The reality is that reprocessed devices are sterilized in the same way that new devices are sterilized. Devices from original equipment manufacturers and reprocessing companies [are sterilized with] ethylene oxide gas. We each use what is referred to as the standard overkill method, meaning that we expose devices to ethylene oxide gas for twice the amount of time that it takes to achieve a sterility assurance level (SAL) of 10-6. This means that there is only one in 1 million chance of a spore surviving ethylene oxide sterilization. It is the highest level of sterilization that can be achieved on Earth. One can only get beyond 10-6 SAL if they sterilized products in a vacuum.2

SDS: If you could give surgery center leaders one important piece of reprocessing advice, what would it be?

Jackson: As device-intensive procedures become more prevalent in ASCs, it is important that ASC leaders determine how they will manage the escalating cost of devices.

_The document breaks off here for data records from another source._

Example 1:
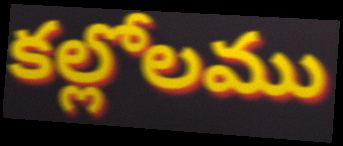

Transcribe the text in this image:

కల్లోలము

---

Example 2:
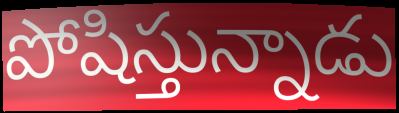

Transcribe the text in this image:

పోషిస్తున్నాడు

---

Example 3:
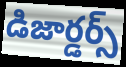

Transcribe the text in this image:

డిజార్డర్స్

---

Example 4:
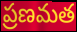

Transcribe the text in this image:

ప్రణమత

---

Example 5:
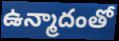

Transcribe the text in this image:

ఉన్మాదంతో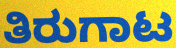
ತಿರುಗಾಟ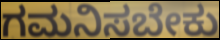
ಗಮನಿಸಬೇಕು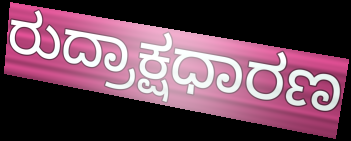
ರುದ್ರಾಕ್ಷಧಾರಣ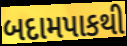
બદામપાકથી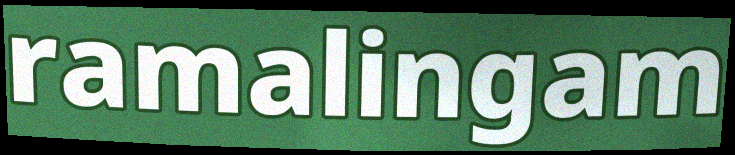
ramalingam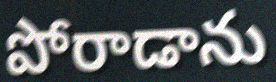
పోరాడానుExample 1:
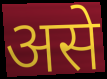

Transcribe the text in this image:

असे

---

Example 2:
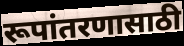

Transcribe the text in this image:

रूपांतरणासाठी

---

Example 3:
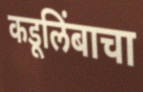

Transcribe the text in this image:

कडूलिंबाचा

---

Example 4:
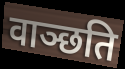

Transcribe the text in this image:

वाञ्छति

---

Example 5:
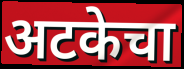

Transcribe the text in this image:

अटकेचा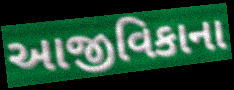
આજીવિકાના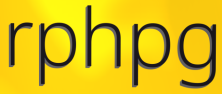
rphpg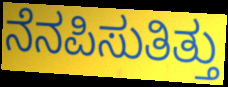
ನೆನಪಿಸುತಿತ್ತುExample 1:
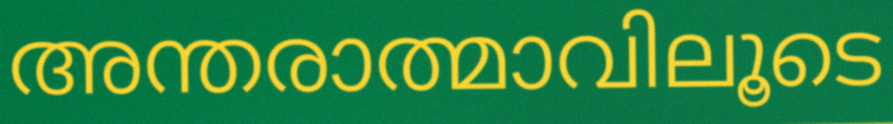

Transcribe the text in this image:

അന്തരാത്മാവിലൂടെ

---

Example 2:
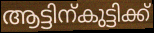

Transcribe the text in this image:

ആട്ടിന്കുട്ടിക്ക്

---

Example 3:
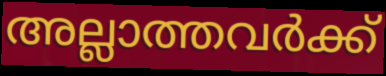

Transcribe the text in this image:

അല്ലാത്തവർക്ക്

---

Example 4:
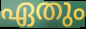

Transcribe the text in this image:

ഏതും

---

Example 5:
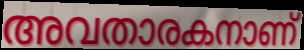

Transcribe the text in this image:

അവതാരകനാണ്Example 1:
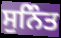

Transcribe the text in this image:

ਸੁਨਿੰਤ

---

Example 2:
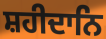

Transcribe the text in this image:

ਸ਼ਹੀਦਾਨਿ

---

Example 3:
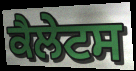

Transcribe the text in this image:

ਕੈਲੇਟਸ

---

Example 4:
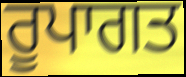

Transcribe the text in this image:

ਰੂਪਾਗਤ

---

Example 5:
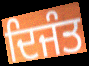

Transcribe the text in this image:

ਦਿਜੰਤ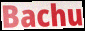
Bachu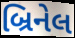
બ્રિનેલ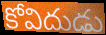
కోవిదుడుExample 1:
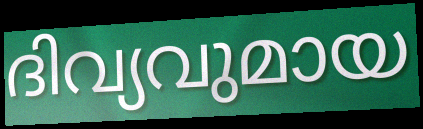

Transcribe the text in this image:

ദിവ്യവുമായ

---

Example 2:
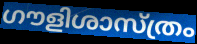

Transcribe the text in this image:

ഗൗളിശാസ്ത്രം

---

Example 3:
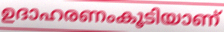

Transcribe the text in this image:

ഉദാഹരണംകൂടിയാണ്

SUD reprocessing should play a role in an ASC’s strategy in helping control these device costs. There are many benefits, including cost containment and environmental sustainability.

Diebner: It is important that surgery center leaders and reprocessing staff obtain support from the surgeon owners and administrators in their centers. Surgeon owners and administrators can, and should, help drive this initiative. Surgery center leaders must explain the reprocessing initiative to their staff, detailing the benefits that it will produce for the center.

For example, they should explain to their staff that the center will save a significant amount of money. These cost savings will allow the facility to enhance patient care, purchase unbudgeted capital equipment, or pay for staff salaries. Surgery center leaders also should educate their staff on the full scope of devices that can be reprocessed, monitor the progress of the program, and coach their teams on what needs to change to maximize savings. If this comes from the top down to the OR techs, a reprocessing initiative will be extremely successful.

REFERENCES

  1. Loftus TJ. A comparison of the defect rate between original equipment manufacturer and reprocessed single-use bipolar and ultrasound diathermy devices. J Med Devices 2015;9:044501.
  2. von Woedtke T, Kramer A. The limits of sterility assurance. GMS Krankenhhyg Interdiszip 2008;3:Doc19.